**EXERCISE DETAILS:** Because the copy must hold no pictures, return the data below with all of its words intact.

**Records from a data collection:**
######

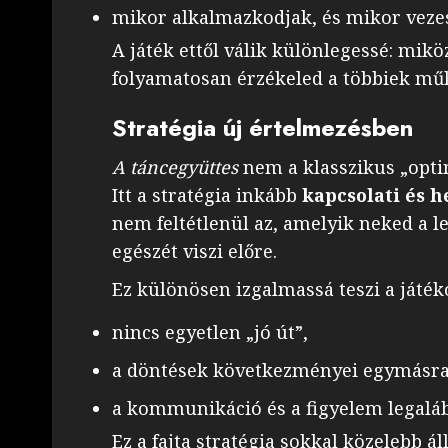
mikor alkalmazkodjak, és mikor veze
A játék ettől válik különlegessé: mikö
folyamatosan érzékeled a többiek műk
Stratégia új értelmezésben
A táncegyüttes
nem a klasszikus „optim
Itt a stratégia inkább
kapcsolati és h
nem feltétlenül az, amelyik neked a 
egészét viszi előre.
Ez különösen izgalmassá teszi a játék
nincs egyetlen „jó út”,
a döntések következményei egymásra
a kommunikáció és a figyelem legalább
Ez a fajta stratégia sokkal közelebb ál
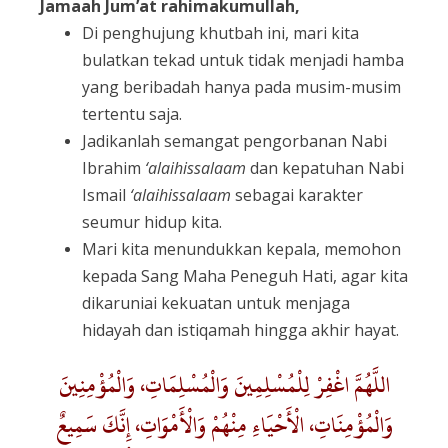
Jamaah Jum’at rahimakumullah,
Di penghujung khutbah ini, mari kita
bulatkan tekad untuk tidak menjadi hamba
yang beribadah hanya pada musim-musim
tertentu saja.
Jadikanlah semangat pengorbanan Nabi
Ibrahim
‘alaihissalaam
dan kepatuhan Nabi
Ismail
‘alaihissalaam
sebagai karakter
seumur hidup kita.
Mari kita menundukkan kepala, memohon
kepada Sang Maha Peneguh Hati, agar kita
dikaruniai kekuatan untuk menjaga
hidayah dan istiqamah hingga akhir hayat.
اللَّهُمَّ اغْفِرْ لِلْمُسْلِمِينَ وَالْمُسْلِمَاتِ، وَالْمُؤْمِنِينَ
وَالْمُؤْمِنَاتِ، الْأَحْيَاءِ مِنْهُمْ وَالْأَمْوَاتِ، إِنَّكَ سَمِيعٌ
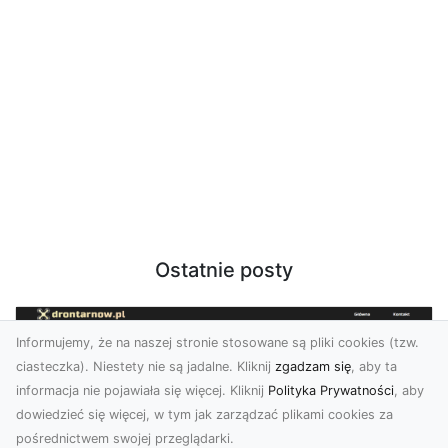
Ostatnie posty
Informujemy, że na naszej stronie stosowane są pliki cookies (tzw.
ciasteczka). Niestety nie są jadalne. Kliknij
zgadzam się
, aby ta
informacja nie pojawiała się więcej. Kliknij
Polityka Prywatności
, aby
dowiedzieć się więcej, w tym jak zarządzać plikami cookies za
pośrednictwem swojej przeglądarki.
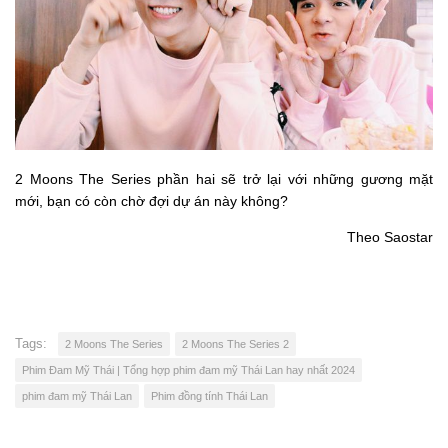
2 Moons The Series phần hai sẽ trở lại với những gương mặt
mới, bạn có còn chờ đợi dự án này không?
Theo Saostar
Tags:
2 Moons The Series
2 Moons The Series 2
Phim Đam Mỹ Thái | Tổng hợp phim đam mỹ Thái Lan hay nhất 2024
phim đam mỹ Thái Lan
Phim đồng tính Thái Lan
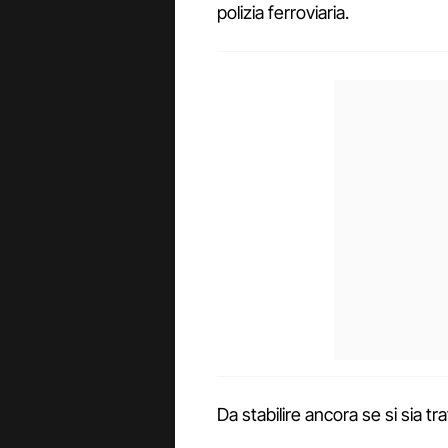
polizia ferroviaria.
Da stabilire ancora se si sia tr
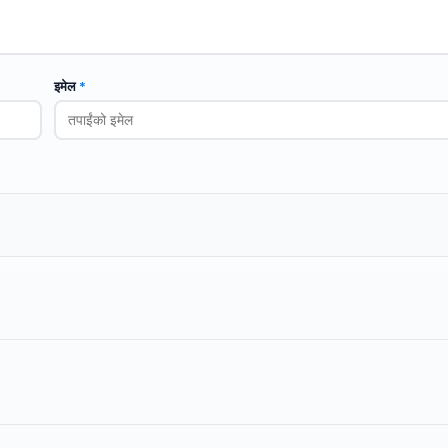
इमेल
*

######

**THE ANSWER:**
mikor alkalmazkodjak, és mikor veze
A játék ettől válik különlegessé: mikö
folyamatosan érzékeled a többiek műk
Stratégia új értelmezésben
A táncegyüttes
nem a klasszikus „optim
Itt a stratégia inkább
kapcsolati és h
nem feltétlenül az, amelyik neked a 
egészét viszi előre.
Ez különösen izgalmassá teszi a játék
nincs egyetlen „jó út”,
a döntések következményei egymásra
a kommunikáció és a figyelem legalább
Ez a fajta stratégia sokkal közelebb ál
Jamaah Jum’at rahimakumullah,
Di penghujung khutbah ini, mari kita
bulatkan tekad untuk tidak menjadi hamba
yang beribadah hanya pada musim-musim
tertentu saja.
Jadikanlah semangat pengorbanan Nabi
Ibrahim
‘alaihissalaam
dan kepatuhan Nabi
Ismail
‘alaihissalaam
sebagai karakter
seumur hidup kita.
Mari kita menundukkan kepala, memohon
kepada Sang Maha Peneguh Hati, agar kita
dikaruniai kekuatan untuk menjaga
hidayah dan istiqamah hingga akhir hayat.
اللَّهُمَّ اغْفِرْ لِلْمُسْلِمِينَ وَالْمُسْلِمَاتِ، وَالْمُؤْمِنِينَ
وَالْمُؤْمِنَاتِ، الْأَحْيَاءِ مِنْهُمْ وَالْأَمْوَاتِ، إِنَّكَ سَمِيعٌ
Ostatnie posty
Informujemy, że na naszej stronie stosowane są pliki cookies (tzw.
ciasteczka). Niestety nie są jadalne. Kliknij
zgadzam się
, aby ta
informacja nie pojawiała się więcej. Kliknij
Polityka Prywatności
, aby
dowiedzieć się więcej, w tym jak zarządzać plikami cookies za
pośrednictwem swojej przeglądarki.
2 Moons The Series phần hai sẽ trở lại với những gương mặt
mới, bạn có còn chờ đợi dự án này không?
Theo Saostar
Tags:
2 Moons The Series
2 Moons The Series 2
Phim Đam Mỹ Thái | Tổng hợp phim đam mỹ Thái Lan hay nhất 2024
phim đam mỹ Thái Lan
Phim đồng tính Thái Lan
polizia ferroviaria.
Da stabilire ancora se si sia tr
इमेल
*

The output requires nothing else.